In this regard, it is worth mentioning the Guide to Enactment of the UNCITRAL Model Law on Public Procurement: “some methods may be considered to be more vulnerable to abuse and corruption than others”. Arguably this is the case of MA when compared to the use of FA; the periods of MA are shorter, and there are fewer stages. Although MA is needed to achieve other objectives such as efficiency and economy, because of its lower value and short procedure might be said that it is more vulnerable to corruption and improper use.
There is no data on the level of corruption in MA compared to FA. Nonetheless, arguably, more transparency and competition, granted by the use of FA, is generally better. Additionally, efficiency of MA against FA needs to be revisited because placing an order under FA currently could be as, or even more, efficient than carrying out a whole procurement procedure under MA.
If the principles should be carried out to the greatest extent possible, the CS would be adjusting its interpretation to maximise the achievement of transparency and competition.
The CS can use a pro-competition interpretation, and decide that the use of FA is compatible with the spirit of the law, even if it allows so as a possibility and not as an obligation, meaning that concurrence allows the use of any mechanism.
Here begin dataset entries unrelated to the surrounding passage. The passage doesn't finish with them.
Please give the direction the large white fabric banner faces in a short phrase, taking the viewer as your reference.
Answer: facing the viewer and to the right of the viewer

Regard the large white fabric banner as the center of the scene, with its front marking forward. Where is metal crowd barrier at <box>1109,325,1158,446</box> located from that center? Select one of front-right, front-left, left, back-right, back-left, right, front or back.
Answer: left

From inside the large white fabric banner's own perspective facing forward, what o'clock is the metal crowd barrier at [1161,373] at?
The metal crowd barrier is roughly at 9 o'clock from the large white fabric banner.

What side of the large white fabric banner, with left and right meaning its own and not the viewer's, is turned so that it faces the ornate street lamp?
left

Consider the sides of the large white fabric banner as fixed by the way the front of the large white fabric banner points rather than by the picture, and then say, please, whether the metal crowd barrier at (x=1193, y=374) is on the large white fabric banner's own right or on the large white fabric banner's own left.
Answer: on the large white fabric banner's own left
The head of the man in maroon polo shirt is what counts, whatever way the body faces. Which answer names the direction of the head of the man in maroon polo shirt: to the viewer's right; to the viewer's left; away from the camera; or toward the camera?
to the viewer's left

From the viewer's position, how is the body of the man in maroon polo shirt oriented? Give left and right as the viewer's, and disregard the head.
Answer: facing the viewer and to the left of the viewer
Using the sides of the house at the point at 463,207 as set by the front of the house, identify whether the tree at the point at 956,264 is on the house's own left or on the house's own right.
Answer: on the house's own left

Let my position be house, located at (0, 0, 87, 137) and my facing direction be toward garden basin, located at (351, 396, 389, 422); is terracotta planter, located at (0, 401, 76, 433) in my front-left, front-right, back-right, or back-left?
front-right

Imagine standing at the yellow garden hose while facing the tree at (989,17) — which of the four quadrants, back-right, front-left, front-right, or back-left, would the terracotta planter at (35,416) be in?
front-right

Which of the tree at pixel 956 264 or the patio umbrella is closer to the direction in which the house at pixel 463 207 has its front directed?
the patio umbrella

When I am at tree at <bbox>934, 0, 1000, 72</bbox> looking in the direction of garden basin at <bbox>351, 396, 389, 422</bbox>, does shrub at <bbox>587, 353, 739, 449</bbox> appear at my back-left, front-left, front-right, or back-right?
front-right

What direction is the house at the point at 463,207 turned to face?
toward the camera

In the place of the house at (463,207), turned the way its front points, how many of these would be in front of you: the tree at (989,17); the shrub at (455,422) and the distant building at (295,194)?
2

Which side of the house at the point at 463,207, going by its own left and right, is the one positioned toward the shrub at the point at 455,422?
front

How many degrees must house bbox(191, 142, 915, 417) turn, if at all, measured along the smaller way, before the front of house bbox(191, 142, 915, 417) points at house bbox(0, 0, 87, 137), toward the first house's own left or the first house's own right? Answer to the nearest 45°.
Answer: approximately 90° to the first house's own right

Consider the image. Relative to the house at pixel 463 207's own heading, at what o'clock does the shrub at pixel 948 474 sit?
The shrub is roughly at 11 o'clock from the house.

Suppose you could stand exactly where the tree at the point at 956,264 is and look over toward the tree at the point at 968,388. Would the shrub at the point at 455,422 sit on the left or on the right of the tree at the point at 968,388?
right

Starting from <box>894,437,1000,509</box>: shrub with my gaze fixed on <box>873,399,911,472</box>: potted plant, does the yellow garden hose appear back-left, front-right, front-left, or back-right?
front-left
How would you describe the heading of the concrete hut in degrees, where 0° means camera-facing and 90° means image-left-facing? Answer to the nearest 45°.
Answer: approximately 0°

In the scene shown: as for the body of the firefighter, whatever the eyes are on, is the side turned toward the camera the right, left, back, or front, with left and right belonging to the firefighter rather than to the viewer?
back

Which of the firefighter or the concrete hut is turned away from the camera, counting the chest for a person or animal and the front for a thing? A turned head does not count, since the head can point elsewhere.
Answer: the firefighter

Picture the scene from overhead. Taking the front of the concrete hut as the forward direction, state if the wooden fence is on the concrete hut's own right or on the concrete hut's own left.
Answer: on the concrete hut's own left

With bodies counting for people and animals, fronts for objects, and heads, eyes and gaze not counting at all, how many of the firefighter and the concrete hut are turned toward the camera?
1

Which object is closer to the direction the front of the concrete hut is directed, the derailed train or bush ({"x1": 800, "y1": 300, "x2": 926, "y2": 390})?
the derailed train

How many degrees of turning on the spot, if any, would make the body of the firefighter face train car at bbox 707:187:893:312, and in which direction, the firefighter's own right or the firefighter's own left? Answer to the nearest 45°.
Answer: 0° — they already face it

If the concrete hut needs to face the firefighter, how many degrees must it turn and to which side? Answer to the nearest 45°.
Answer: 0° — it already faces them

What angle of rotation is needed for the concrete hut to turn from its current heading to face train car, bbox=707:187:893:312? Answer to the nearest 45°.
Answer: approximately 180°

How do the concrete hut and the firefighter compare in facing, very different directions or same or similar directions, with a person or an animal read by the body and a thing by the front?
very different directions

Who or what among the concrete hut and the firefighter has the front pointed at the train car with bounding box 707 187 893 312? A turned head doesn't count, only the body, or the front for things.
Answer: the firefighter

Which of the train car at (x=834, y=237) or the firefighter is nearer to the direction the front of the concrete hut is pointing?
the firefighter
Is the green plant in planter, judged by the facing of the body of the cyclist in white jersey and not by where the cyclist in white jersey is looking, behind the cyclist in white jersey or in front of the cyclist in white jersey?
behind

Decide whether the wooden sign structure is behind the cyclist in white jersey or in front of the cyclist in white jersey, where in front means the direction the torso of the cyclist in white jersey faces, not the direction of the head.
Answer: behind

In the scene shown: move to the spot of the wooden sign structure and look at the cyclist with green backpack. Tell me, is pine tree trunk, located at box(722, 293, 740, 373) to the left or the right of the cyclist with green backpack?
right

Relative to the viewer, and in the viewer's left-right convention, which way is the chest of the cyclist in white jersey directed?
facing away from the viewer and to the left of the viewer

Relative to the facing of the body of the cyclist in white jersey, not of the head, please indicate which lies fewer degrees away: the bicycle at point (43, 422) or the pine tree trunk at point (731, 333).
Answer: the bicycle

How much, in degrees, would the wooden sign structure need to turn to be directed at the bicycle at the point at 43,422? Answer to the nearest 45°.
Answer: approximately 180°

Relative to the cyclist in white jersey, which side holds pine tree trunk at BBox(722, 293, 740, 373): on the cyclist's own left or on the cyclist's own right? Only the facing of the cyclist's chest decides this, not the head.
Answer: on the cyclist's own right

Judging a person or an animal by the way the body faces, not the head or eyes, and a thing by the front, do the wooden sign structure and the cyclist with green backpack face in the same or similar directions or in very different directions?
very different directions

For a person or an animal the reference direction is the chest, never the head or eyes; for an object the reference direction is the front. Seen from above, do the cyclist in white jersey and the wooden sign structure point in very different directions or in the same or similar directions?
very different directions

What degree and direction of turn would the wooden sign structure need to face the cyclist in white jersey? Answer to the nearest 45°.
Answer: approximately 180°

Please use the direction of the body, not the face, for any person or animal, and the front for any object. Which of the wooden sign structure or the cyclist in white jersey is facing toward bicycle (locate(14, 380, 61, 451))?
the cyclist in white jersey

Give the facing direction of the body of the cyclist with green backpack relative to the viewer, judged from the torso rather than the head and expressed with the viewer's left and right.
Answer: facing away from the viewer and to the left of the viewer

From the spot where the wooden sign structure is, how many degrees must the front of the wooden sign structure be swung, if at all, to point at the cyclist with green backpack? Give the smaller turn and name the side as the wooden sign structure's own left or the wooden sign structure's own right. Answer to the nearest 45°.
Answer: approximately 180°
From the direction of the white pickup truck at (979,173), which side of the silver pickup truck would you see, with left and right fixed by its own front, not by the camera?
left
The manual states the use of FA as an obligation, and the conflict might be solved as allowing the use of both of them. This would be consistent with international best practices of allowing entities to opt for more competitive procedures, despite the existence of a ground allowing the use of less competitive ones.
The CS can also take into consideration the practical effects of its decision. Prohibiting the use of FA for low value contracts falling within the ground for using MA means prohibiting the use of a mechanism that is less vulnerable to corruption. It would not be surprising to see that following the prohibition to use FA for these contracts, there is an unusual increase in the use of MA procedure and an unusual increase in the practice of splitting contracts throughout the country.
In addition, the CS can take into account that its decision would deprive the contracting entities of achieving savings through aggregation of demand, and reduction of transaction costs. A decision of CS prohibiting the use of FA would be a decision against the interests of taxpayers since it would prevent entities from saving; these savings have been calculated by CCE.
The Council of State has the possibility to interpret the law in a fashion that is adjusted to the principles of public procurement law allowing for the achievement of its objectives; an interpretation that is consistent with international best practices and that allows significant savings for contracting authorities, and consequently for taxpayers. The CS has also the possibility to keep its interim measure decision when deciding on the merits, thereby undermining the objectives of the system, hindering savings for the public by obstructing the achievement of public procurement objectives, and going against internationally recognised best practices.